Meloxicam 15mg is the standard dose for managing pain and inflammation in conditions like arthritis, providing effective relief for severe symptoms. Meloxicam 7.5mg is used for patients requiring a lower dose, initial treatment, or those sensitive to higher doses, allowing tailored pain management.

Safety and Efficacy of Meloxicam in the Treatment of Osteoarthritis: A 12-Week, Double-blind, Multiple-Dose, Placebo-Controlled Trial

This is a multicenter study, a double-blind, double-dummy, parallel-group design to investigate the efficacy and safety of meloxicam in 774 patients diagnosed with confirmed osteoarthritis (OA) of the hip or knee experiencing a flare.

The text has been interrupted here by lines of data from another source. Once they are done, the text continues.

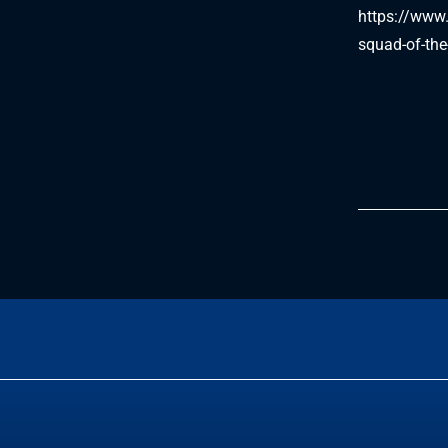
https://www
squad-of-th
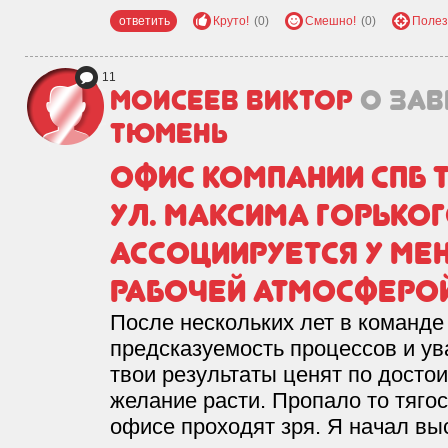
ответить
Круто!
(0)
Смешно!
(0)
Полез
11
Моисеев Виктор
о зав
Тюмень
Офис компании СПБ 
ул. Максима Горьког
ассоциируется у ме
рабочей атмосферой
После нескольких лет в команде
предсказуемость процессов и ув
твои результаты ценят по досто
желание расти. Пропало то тяго
офисе проходят зря. Я начал вы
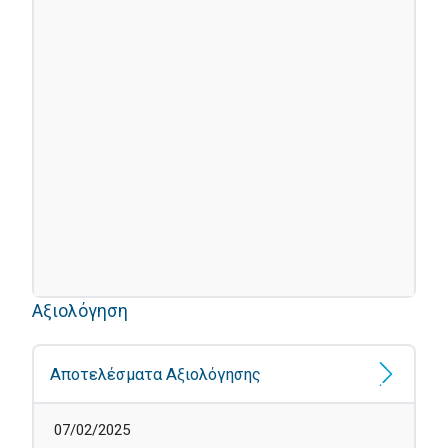
Αξιολόγηση
Αποτελέσματα Αξιολόγησης
07/02/2025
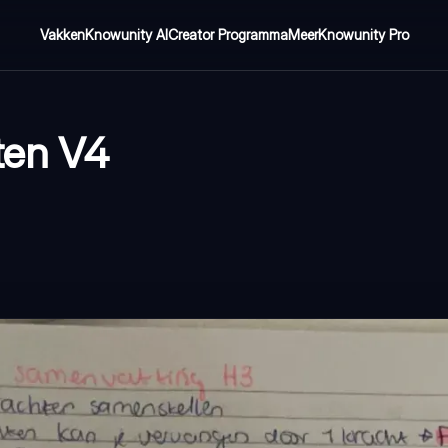
Vakken
Knowunity AI
Creator Programma
Meer
Knowunity Pro
ten V4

Patients were randomized to receive daily oral doses of meloxicam tablets (at 3.75, 7.5, or 15mg/d), diclofenac (100mg [50mg twice daily]), or placebo for a duration of 12 weeks, with regular assessments conducted to evaluate both drug safety and efficacy. Safety assessments included monitoring adverse events, vital signs, and laboratory parameters.

The study revealed a lower incidence of adverse events at each meloxicam dosage compared to diclofenac. Gastrointestinal adverse events and dropout rates due to such events were comparable between meloxicam and placebo, and lower than diclofenac. Meloxicam at 7.5 and 15mg/d, as well as diclofenac, demonstrated statistical efficacy compared to placebo across all endpoints.

The conclusion is that meloxicam is a safe and effective option for the symptomatic management of OA. Meloxicam dosages ranging from 7.5 to 15mg once daily can effectively alleviate OA-related pain and stiffness, with gastrointestinal tolerability comparable to placebo.